Hi Laie!
Mir gefallen Version 2 und 3 am besten. Nr. 2 schätze ich als die lyrisch beste Version ein, bei Nr. 3 gefällt mir das übereinstimmende Schema der Strophen.
Das Bild der "Nacht, die wie eine Königin von Ost heranschreitet", kommt mir sehr bekannt vor. Zufall?

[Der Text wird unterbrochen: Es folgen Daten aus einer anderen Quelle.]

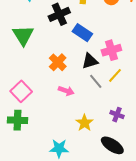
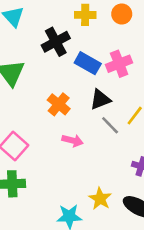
pink cross: (111, 50) -> (119, 64), moved
yellow star: (84, 123) -> (100, 199), moved

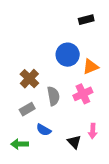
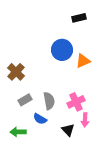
brown cross: (29, 79) -> (16, 72), moved
pink cross: (83, 94) -> (76, 102), moved
gray semicircle: (53, 96) -> (49, 101), moved

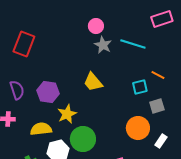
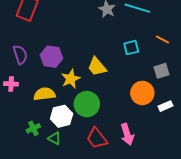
yellow trapezoid: (93, 82) -> (97, 67), moved
cyan square: (140, 87) -> (131, 48), moved
white rectangle: (161, 141) -> (166, 106), turned 32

Hier eine mögliche "Bildvorlage" für deine S1 von Rilke aus "Traumgekrönt":
XVI
Abendläuten. Aus den Bergen hallt es
wieder neu zurück in immer mattern
Tönen. Und ein Lüftchen fühlst du flattern
von dem grünen Talgrund her, ein kaltes.
In den weißen Wiesenquellen lallt es
wie ein Stammeln kindlichen Gebetes;
durch den schwarzen Tannenhochwald geht es
wie ein Dämmern, ein jahrhundertaltes.
Durch die Fuge eines Wolkenspaltes
wirft der Abend rote Blutkorallen
nach den Felsenwänden. - Und sie prallen
lautlos von den Schultern des Basaltes.
(Mir hätte ja in der vorletzten Zeile "fallen" besser gefallen als "prallen", nicht zuletzt, weil im Sprachgebrauch ein "prallen" meist als zusammengesetztes oder geteiltes Verb mit "ab" oder "auf" benutzt wird. Auch hier ist das Bild eins des Abprallens, das "ab" wird aber verschluckt. Sprachtechnisch nicht ganz rein, wie ich finde. Aber wer bin ich, dass ich Rilke kritisieren dürfte, auch wenn er noch sehr jung war, als er dies schrieb ...


)
Ob nun bewusst rilkelastig oder gar plagiativ oder nicht - allein, das dein Stil so an ihn erinnert, freut mich und macht mich neidisch zugleich! Sollen andere meckern - mir gefällt's ausdermaßen!